L'impatto di cambiamenti climatici, alluvioni e temporali improvvisi dopo giorni di caldo intenso, quest'anno si fa sentire in modo sempre più pesante sulla vendemmia. La produzione di vino cala infatti a 44 milioni di ettolitri, segnando una discesa del 12% rispetto all'anno scorso, quando era arrivata a 50 milioni di ettolitri.
Questo il quadro disegnato dalle previsioni messe a punto da Osservatorio Assoenologi, Ismea e Unione Italiana Vini (Uiv), e presentate al Ministero dell'Agricoltura, della Sovranità Alimentare e delle Foreste (Masaf) lo scorso 12 settembre.
Secondo l'analisi, la prossima vendemmia potrebbe essere la più "leggera" degli ultimi sei anni, quella che ci vede lasciare il primo posto, che potrebbe andare alla Francia. Ed ecco perché si pensa quindi di puntare sulla qualità piuttosto che sulla quantità, dal momento che a preoccupare non è tanto la frenata della produzione quanto il decremento dei consumi di vino.
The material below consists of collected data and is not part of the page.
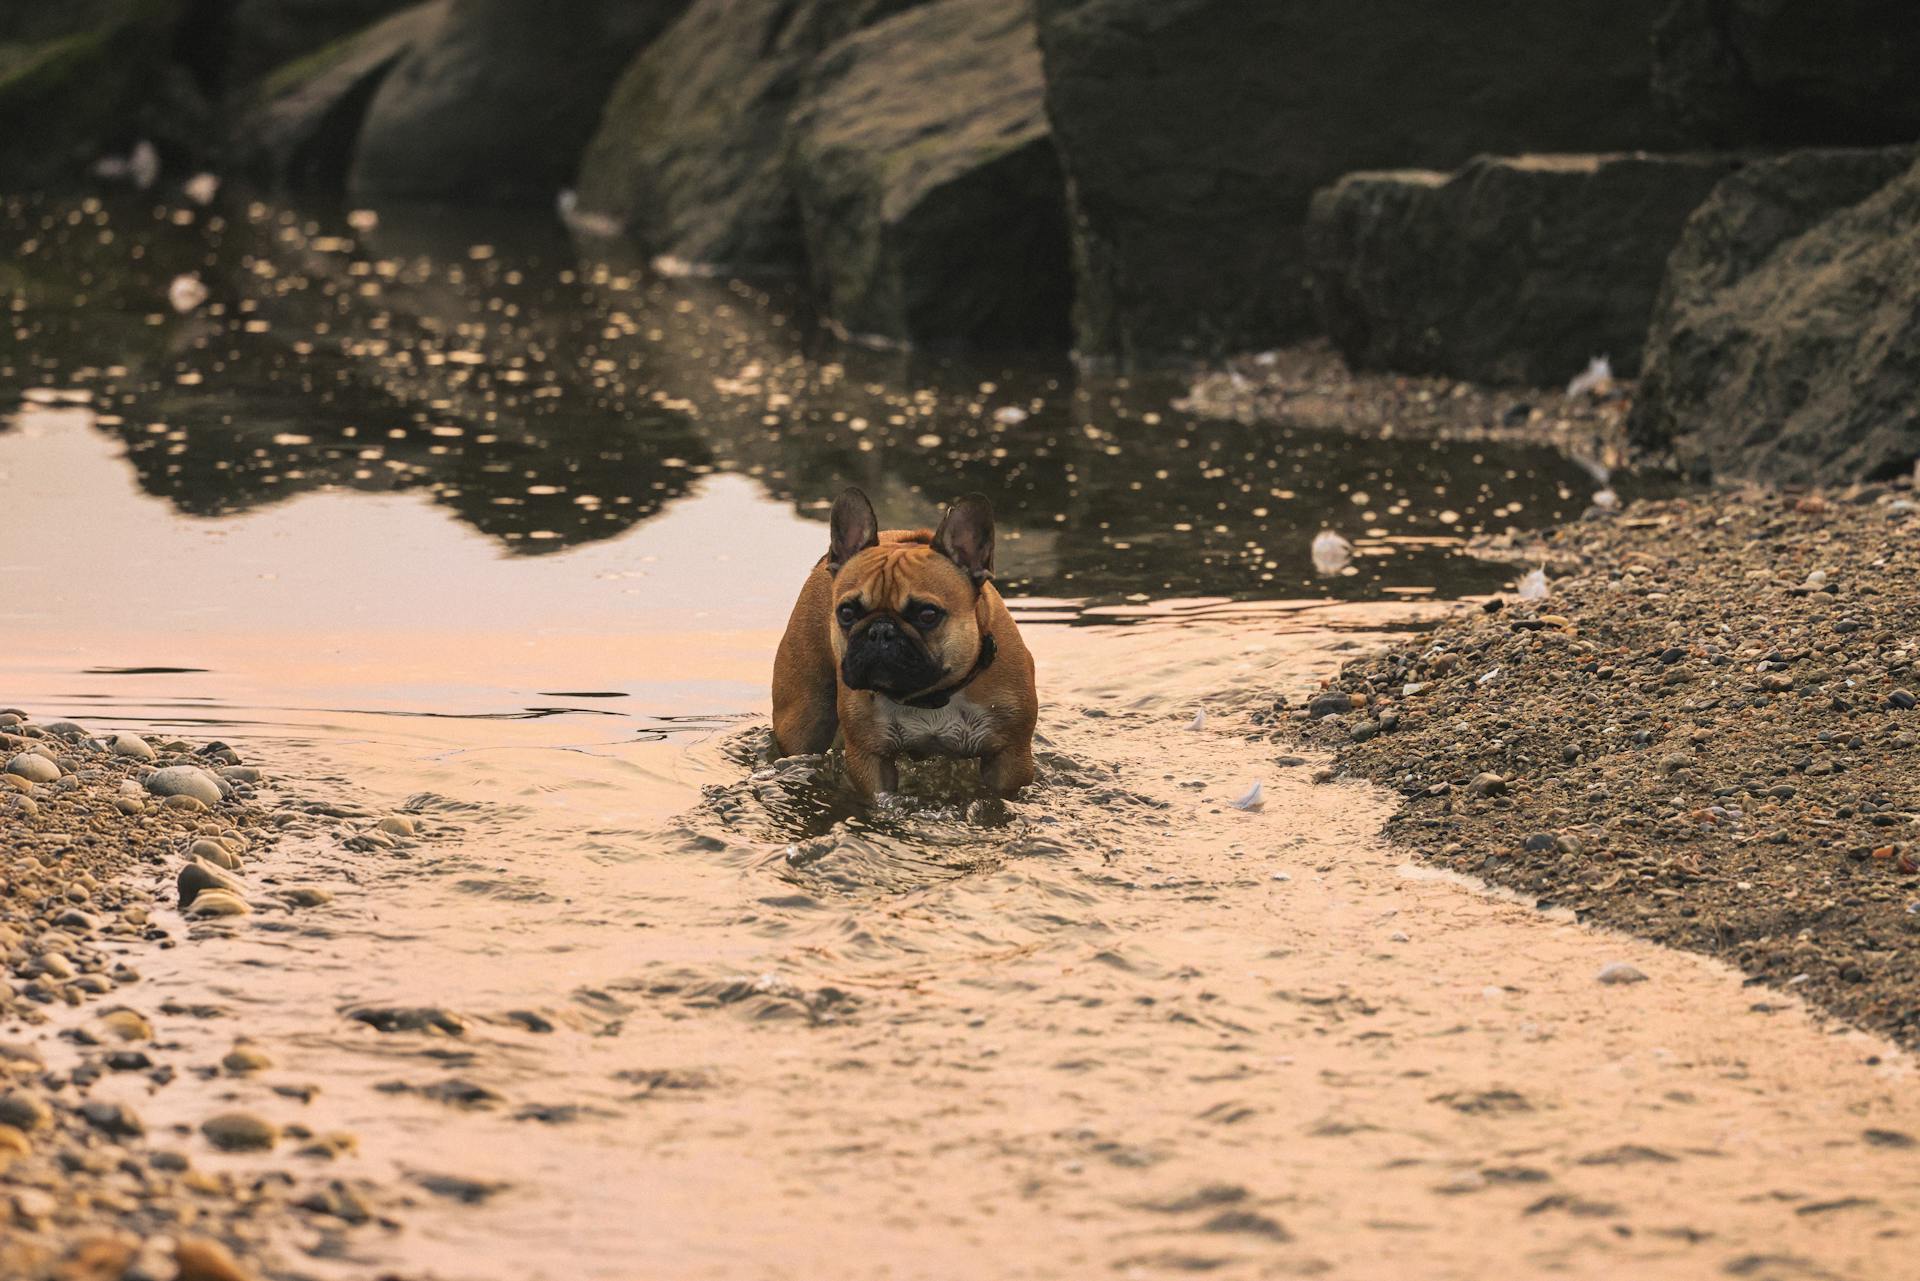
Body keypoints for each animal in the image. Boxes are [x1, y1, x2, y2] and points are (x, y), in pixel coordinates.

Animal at [768, 487, 1036, 795]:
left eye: (928, 614)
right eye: (846, 612)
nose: (880, 631)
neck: (930, 696)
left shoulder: (1010, 757)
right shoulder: (870, 757)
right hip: (804, 717)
L'effetto più importante sulla vendemmia quest'anno è da addebitare ai cambiamenti climatici: c'è stato un incremento del 70% di pioggia, e per di più nelle giornate più importanti per i trattamenti contro le fitopatie. Un elemento questo che ha comportato "importanti differenze" tra regioni. Al Nord Ovest c'è stata la ripresa della Lombardia con un aumento del 15%, nel Nord Est a trainare è il Veneto con 13 milioni di ettolitri, e un più 5%. Al Sud la vendemmia sarà "povera": le aree peggiori riguardano l'Abruzzo (meno 40%), il Molise (meno 45%), la Calabria (meno 32%), la Campania (meno 30%), la Sicilia (meno 30%).
Il settore - in base ai calcoli della Coldiretti - ha a disposizione una "popolazione" di 1,5 milioni di persone impegnate nei campi, nelle cantine e nella distribuzione, e nelle attività collegate, come l'enoturismo le bioenergie.
Per il commissario straordinario di Ismea Livio Proietti "la stima è ormai affidabile, e mostra un calo produttivo che farà sì che quest'anno la Francia, con 45 milioni di ettolitri, ci supererà nella produzione, pur segnando lei stessa un calo del 2% rispetto al 2022".
"Questa annata, difficile e complicata, non sarà però un'eccezione" rilevano il Crea e l'Accademia Italiana della Vite e del Vino. "Occorre investire in ricerca e innovazione per trovare soluzioni ai cambiamenti climatici. Perché sono fenomeni non più occasionali".
La vera sfida però - secondo il presidente dell'Uiv Lamberto Frescobaldi - è quella sui consumi, che sono in calo e che hanno creato un aumento di scorte di vino quasi vicino a quella di una vendemmia ex novo (oltre i 49 milioni di ettolitri). "La medaglia della produzione europea era una medaglia di legno. Vincevamo in termini di quantità ma in termini di valore eravamo sotto la Francia; non era una medaglia d'oro, gliela lasciamo volentieri. Il vero problema è il rallentamento della domanda, che sta deprimendo i listini".
Si tratta - spiega il presidente di Assoenologi Riccardo Cotarella - di "una vendemmia molto complessa, per gli effetti di alluvioni, grandinate e siccità. La fotografia ci indica un calo della produzione significativo ma otterremo vini di buona qualità, con punte d'eccellenza".
Un obiettivo, quello della qualità, che interessa tutto il settore, dal momento che si parla di rinnovamento del "vigneto Italia", anche per diffondere una maggiore conoscenza delle diverse qualità (che sono oltre 3mila). Cosa che dovrà anche portare a rivedere il sistema delle Dop e delle Igp.